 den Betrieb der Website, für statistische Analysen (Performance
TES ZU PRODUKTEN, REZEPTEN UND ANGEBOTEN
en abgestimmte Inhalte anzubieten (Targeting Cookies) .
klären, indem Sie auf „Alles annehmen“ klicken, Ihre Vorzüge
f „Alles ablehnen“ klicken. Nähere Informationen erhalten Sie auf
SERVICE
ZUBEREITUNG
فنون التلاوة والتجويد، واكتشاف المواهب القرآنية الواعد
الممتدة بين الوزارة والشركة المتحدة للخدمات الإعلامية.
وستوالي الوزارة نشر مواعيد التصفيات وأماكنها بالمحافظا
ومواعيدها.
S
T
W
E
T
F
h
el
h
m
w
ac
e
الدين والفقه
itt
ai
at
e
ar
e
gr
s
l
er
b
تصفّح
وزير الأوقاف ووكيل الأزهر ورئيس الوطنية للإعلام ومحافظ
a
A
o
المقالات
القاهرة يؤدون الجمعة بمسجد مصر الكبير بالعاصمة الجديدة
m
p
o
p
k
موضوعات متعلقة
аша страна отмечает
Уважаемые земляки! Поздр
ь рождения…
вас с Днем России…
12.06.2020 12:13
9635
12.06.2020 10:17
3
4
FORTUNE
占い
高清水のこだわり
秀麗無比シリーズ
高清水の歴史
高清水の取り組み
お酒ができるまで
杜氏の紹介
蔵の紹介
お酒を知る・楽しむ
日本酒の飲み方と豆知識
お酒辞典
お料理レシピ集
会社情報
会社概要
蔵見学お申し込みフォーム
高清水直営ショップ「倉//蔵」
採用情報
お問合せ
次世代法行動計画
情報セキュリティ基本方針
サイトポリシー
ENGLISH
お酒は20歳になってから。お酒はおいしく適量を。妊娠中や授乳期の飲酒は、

---+---

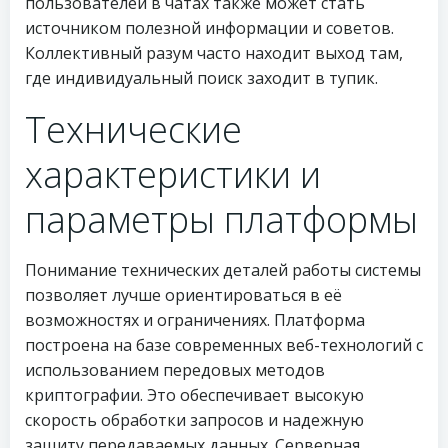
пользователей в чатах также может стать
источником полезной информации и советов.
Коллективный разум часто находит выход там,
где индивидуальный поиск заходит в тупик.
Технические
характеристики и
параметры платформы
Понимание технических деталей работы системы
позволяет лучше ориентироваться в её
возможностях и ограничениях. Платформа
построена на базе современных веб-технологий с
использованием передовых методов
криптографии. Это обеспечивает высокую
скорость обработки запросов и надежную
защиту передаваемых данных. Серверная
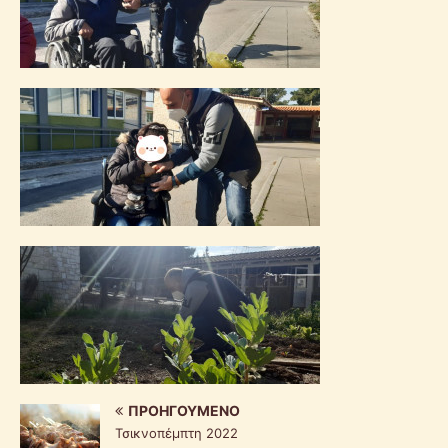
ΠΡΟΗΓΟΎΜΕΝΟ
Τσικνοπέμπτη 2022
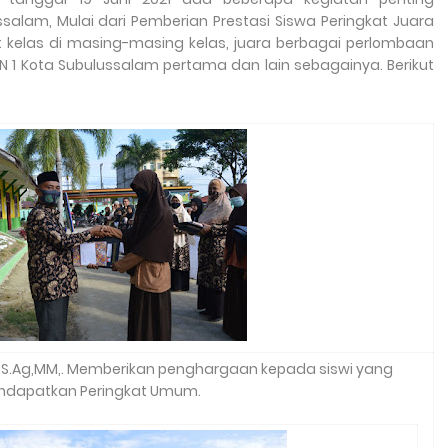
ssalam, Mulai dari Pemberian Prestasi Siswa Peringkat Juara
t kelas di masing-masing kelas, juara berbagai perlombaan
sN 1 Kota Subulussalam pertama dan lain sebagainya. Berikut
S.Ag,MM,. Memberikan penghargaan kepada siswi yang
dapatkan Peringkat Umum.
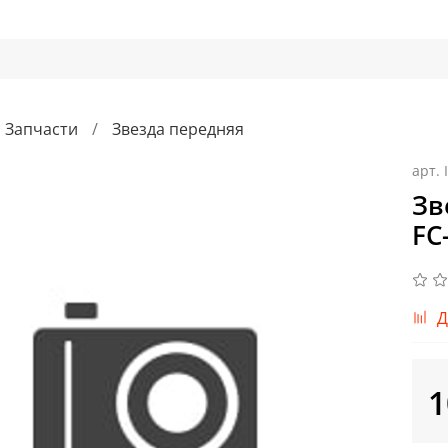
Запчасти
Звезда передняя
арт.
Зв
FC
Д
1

---+---

## What this task involves
Start at the line in the data containing "пользователей в чатах также может стать" and stop after the line containing "использованием передовых методов". Copy every line in that range without any change.

## Expected output
пользователей в чатах также может стать
источником полезной информации и советов.
Коллективный разум часто находит выход там,
где индивидуальный поиск заходит в тупик.
Технические
характеристики и
параметры платформы
Понимание технических деталей работы системы
позволяет лучше ориентироваться в её
возможностях и ограничениях. Платформа
построена на базе современных веб-технологий с
использованием передовых методов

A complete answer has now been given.